Monday, April 11, 2016
City council approves 2 police misconduct payouts
Unlike the Laquan McDonald settlement, the city council was very public and deliberative as it added to the hundreds of millions of dollars it has spent on police misconduct.

CHICAGO (WLS) -- The family of a man who died after being dragged from his jail cell by Chicago police will receive nearly $5 million as part of a settlement approved Monday by the City Council Finance Committee.

Unlike the "under the radar" Laquan McDonald settlement, the city council was very public and deliberative as it added to the hundreds of millions of dollars it has spent on police misconduct.

"The law department recommends settling this case for $4.9 million," said Steve Patton, Chicago Corporation Counsel.

As he and previous city attorneys have done repeatedly, Patton asked the city council to settle another police abuse lawsuit. It involved the death of Philip Coleman, the University of Chicago graduate who during a mental breakdown in 2012 was Tased by police 16 times and dragged handcuffed from a jail cell after his family requested he be taken to a mental hospital.

"And then for the police officers to disregard anything that they said completely, maybe that young man would be alive today," said Ald. Carrie Austin (34th Ward).

Then Patton added $1.5 million to the day's tab for an Albany Park asthmatic who died in 2014 because his arresting officers denied him the use of his inhaler.

"We cannot continue to shell out millions and millions of dollars every year and no accountability whatsoever," said Ald. Roderick Sawyer (6th Ward).

Both incidents are still under investigation by the Independent Police Review Authority and no officers in either case have been disciplined. Patton denied his law department is part of a system that enables officer misconduct.

"Comments like that kind of confuse the role of the law department.
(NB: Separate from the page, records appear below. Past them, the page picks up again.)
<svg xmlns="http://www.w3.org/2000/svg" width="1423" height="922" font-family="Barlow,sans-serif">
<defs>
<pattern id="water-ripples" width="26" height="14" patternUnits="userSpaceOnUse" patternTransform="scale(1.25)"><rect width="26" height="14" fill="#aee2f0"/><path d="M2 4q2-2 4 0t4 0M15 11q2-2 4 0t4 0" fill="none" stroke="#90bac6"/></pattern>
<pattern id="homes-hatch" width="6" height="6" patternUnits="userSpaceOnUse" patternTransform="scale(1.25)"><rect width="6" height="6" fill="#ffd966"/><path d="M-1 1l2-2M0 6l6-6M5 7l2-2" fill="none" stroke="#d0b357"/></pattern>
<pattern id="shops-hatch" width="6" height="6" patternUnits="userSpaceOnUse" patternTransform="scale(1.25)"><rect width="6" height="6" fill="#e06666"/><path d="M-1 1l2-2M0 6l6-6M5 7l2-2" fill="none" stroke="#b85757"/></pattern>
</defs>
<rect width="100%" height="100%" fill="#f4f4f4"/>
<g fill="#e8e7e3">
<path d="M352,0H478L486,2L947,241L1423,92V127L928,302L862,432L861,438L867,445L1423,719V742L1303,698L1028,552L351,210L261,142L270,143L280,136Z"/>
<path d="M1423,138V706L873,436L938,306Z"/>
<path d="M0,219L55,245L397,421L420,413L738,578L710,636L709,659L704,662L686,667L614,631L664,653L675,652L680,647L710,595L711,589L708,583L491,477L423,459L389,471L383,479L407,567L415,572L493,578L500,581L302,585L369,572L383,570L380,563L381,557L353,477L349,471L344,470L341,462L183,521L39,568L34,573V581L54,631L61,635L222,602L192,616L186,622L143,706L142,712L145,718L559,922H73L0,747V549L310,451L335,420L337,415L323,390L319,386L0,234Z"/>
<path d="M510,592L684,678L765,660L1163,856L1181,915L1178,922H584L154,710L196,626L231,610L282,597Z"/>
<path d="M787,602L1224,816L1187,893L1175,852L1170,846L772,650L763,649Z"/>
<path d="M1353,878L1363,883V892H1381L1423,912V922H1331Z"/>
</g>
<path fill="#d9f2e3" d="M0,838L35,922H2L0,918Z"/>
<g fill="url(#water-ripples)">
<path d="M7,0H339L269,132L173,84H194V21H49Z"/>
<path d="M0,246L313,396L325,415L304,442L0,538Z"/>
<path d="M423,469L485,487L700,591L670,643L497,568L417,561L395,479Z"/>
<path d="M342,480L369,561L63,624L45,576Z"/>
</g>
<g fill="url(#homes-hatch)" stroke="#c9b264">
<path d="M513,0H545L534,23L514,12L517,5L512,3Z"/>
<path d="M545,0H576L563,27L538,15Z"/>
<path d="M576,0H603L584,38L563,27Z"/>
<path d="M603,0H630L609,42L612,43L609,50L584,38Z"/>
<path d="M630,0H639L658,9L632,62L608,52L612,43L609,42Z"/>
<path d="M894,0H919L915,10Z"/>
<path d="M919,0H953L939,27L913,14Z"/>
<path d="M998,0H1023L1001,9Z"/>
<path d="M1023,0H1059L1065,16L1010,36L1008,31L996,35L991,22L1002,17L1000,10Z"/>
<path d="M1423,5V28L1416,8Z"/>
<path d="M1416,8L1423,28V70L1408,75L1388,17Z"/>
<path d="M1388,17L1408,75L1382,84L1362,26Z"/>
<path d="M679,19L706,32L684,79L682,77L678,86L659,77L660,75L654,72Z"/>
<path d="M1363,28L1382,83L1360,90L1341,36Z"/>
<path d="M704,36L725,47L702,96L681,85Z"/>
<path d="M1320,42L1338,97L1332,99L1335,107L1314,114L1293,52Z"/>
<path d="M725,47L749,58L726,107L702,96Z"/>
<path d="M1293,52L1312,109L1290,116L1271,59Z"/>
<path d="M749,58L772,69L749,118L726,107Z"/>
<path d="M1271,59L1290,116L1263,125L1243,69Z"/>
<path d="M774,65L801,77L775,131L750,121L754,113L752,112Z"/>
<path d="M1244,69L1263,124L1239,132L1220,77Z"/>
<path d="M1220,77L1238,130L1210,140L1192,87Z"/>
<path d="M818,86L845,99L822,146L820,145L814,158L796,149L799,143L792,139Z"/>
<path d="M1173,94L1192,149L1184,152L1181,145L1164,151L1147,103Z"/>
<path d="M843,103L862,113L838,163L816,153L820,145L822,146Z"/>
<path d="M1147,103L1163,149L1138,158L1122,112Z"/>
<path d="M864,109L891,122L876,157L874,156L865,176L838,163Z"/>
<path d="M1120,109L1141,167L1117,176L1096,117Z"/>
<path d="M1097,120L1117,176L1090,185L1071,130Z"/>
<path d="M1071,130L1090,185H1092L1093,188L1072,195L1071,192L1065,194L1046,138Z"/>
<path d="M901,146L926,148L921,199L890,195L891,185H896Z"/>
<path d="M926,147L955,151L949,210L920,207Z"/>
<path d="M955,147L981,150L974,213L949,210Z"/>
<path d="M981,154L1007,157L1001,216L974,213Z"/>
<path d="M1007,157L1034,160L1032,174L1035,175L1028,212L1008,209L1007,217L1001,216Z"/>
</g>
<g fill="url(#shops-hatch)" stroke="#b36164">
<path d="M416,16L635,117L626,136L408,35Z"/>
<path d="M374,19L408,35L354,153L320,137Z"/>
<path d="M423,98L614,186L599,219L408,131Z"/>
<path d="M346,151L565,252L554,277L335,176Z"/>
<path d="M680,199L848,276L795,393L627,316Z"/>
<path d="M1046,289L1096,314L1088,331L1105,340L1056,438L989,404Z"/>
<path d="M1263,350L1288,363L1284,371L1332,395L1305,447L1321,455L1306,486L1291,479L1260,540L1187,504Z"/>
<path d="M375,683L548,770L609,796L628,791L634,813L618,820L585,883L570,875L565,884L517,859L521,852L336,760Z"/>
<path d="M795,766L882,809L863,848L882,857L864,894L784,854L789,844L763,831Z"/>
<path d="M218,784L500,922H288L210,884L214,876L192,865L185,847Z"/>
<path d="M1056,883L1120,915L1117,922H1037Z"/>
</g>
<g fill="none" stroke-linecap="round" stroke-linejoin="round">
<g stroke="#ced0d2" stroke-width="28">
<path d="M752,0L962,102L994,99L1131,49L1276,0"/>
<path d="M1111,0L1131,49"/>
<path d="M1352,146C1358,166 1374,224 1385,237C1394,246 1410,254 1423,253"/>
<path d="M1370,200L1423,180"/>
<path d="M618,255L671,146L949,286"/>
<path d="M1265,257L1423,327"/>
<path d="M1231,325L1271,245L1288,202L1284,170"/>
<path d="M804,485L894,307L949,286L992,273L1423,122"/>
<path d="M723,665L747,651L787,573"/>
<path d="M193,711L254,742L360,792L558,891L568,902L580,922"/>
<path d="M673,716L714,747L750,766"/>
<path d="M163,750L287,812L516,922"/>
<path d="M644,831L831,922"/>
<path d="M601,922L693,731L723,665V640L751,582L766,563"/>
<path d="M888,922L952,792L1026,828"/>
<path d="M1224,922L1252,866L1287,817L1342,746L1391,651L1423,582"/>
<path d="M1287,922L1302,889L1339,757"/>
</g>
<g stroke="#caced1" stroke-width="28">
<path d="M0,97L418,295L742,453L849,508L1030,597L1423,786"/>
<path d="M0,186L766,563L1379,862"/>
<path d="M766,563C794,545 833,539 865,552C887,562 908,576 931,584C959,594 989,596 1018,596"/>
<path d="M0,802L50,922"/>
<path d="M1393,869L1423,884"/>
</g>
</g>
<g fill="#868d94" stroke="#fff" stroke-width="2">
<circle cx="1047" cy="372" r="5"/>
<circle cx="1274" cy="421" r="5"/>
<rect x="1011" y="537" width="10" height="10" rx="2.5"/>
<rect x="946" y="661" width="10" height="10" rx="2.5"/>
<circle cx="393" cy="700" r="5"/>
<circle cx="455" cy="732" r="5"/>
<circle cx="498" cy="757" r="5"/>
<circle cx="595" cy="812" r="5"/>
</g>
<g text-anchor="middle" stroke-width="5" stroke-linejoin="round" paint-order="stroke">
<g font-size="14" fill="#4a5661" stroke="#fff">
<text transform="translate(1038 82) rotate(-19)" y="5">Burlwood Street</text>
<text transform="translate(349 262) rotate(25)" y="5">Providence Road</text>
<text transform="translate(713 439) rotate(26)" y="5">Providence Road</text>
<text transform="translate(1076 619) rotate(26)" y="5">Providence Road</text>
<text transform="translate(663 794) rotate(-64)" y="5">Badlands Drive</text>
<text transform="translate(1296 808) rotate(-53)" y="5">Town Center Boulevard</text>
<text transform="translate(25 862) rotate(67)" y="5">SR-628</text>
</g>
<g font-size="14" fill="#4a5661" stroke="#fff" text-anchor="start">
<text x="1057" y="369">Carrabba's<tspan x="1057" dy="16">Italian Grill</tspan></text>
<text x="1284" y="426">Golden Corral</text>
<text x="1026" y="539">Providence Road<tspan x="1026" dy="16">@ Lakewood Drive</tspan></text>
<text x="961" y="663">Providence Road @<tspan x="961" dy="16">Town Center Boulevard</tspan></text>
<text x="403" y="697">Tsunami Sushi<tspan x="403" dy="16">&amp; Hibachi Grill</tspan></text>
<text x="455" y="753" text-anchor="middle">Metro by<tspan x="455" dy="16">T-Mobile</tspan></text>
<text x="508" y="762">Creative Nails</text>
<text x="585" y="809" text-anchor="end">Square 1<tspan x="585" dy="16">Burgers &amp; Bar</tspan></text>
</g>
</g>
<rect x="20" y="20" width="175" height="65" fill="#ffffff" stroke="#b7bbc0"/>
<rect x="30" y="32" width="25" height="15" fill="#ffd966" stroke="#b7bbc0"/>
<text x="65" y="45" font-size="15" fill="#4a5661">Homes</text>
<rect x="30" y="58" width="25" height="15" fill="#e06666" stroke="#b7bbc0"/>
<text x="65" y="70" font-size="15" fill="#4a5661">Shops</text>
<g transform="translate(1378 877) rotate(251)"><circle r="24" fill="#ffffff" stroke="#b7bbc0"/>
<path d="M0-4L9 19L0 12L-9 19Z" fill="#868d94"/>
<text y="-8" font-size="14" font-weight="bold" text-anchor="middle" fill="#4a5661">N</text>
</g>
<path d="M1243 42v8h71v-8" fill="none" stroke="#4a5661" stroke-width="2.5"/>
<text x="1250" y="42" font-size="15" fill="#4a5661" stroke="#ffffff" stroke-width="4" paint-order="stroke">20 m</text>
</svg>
We don't choose to defend these cases," Patton said.

Finance Committee Chairman Ed Burke noted the city supposedly set new guidelines for how police handle mental health episodes after it paid over $22 million to Christina Eilman in 2006.

Ald. Austin said, a decade later, IPRA should answer why police officers are not following council directives.

"That, IPRA has to speak for. They have to wear that jacket in regards to that," Ald. Austin said.

Several aldermen said Monday's payouts and the fact that most of the officers involved in the cases are still working will add impetus to the proposal to abolish IPRA and replace it with citizen-controlled police oversight.